§ **Texte de l'exercice**:

# Safari : lancement automatique de fichiers téléchargéss



## deenasty (5 Janvier 2009)

Bonsoir,

J'aimerais éviter que à la fin du téléchargement de fichiers (ex : vidéo) ces derniers se lancent automatiquement, ce qui est très gênant lorsque une vidéo est en lecture et que la vidéo qui vient de s'achever au téléchargement se lance...


----------



## Lamar (5 Janvier 2009)

Salut,

dans les préférences de Safari, onglet Général, tu as une case à décocher : ouvrir automatiquement les fichiers fiables. Cela devrait résoudre ton problème.


----------



## deenasty (7 Janvier 2009)

Merci ca fonctionne, j'avais effectué la manipulation mais elle n'était pas prise en compte pour les téléchargements en cours...


----------



## Lamar (7 Janvier 2009)

De rien, content d'avoir pu te rendre service.


----------



## macoupc (21 Novembre 2011)

Bonjour,
Et savez-vous s'il est possible d'ouvrir automatiquement les fichiers non fiables (à part les .app ou .exe peut-être dangereux quoique) ?
Ça me serait bien utile.
Merci d'avance


----------



## bompi (22 Novembre 2011)

Utile peut-être mais déconseillé sûrement. C'est le genre d'option à ne jamais activer si on veut avoir une chance de conserver un système fiable.

§ **Données à examiner**:
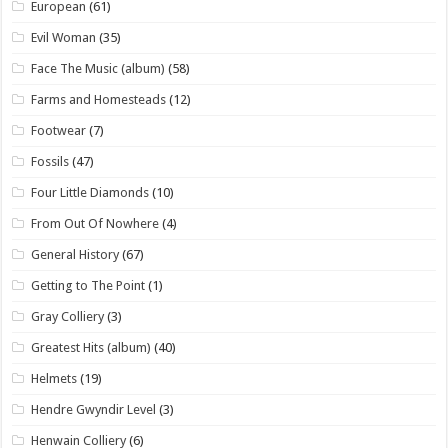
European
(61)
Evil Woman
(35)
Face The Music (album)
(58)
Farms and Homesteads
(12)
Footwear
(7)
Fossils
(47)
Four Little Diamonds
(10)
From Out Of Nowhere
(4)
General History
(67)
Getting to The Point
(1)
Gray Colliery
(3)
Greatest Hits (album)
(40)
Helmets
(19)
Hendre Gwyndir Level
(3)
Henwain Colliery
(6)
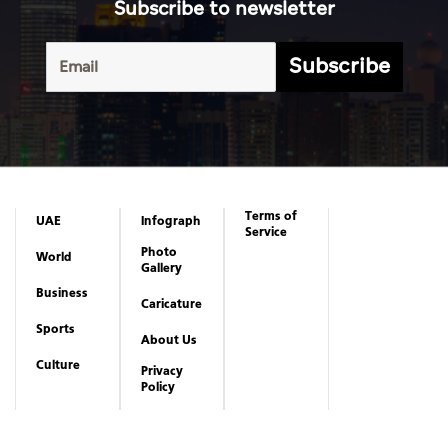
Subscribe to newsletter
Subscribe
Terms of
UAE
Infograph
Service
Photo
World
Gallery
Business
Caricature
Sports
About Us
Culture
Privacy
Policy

==

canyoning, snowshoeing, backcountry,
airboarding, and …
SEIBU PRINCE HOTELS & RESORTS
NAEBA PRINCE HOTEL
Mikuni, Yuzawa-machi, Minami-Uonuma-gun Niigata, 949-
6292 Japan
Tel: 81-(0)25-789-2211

§ **Travail demandé**:
#1 Extrayez des enregistrements chaque ligne qui contient la chaîne « Subscribe ».
#2 Veuillez prolonger la discussion sur l'ouverture automatique des fichiers téléchargés dans Safari, à la suite de son dernier message.

§ **Corrigé de l'exercice**:
#1
Subscribe to newsletter
Subscribe

#2
----------



## Powerdom (22 Novembre 2011)

macoupc a dit:


> Bonjour,
> Et savez-vous s'il est possible d'ouvrir automatiquement les fichiers non fiables (à part les .app ou .exe peut-être dangereux quoique) ?
> Ça me serait bien utile.
> Merci d'avance



de toute façon je doute que les .exe s'ouvrent...


----------



## bompi (22 Novembre 2011)

Powerdom a dit:


> de toute façon je doute que les .exe s'ouvrent...


Si tu installes WINE, éventuellement.


----------



## mattoto (5 Décembre 2012)

Lamar a dit:


> Salut,
> 
> dans les préférences de Safari, onglet Général, tu as une case à décocher : ouvrir automatiquement les fichiers fiables. Cela devrait résoudre ton problème.





Salut

Merci beaucoup ce topic m'a beaucoup aider 

(a propos de la lecture auto des fichiers.)

Cordialement.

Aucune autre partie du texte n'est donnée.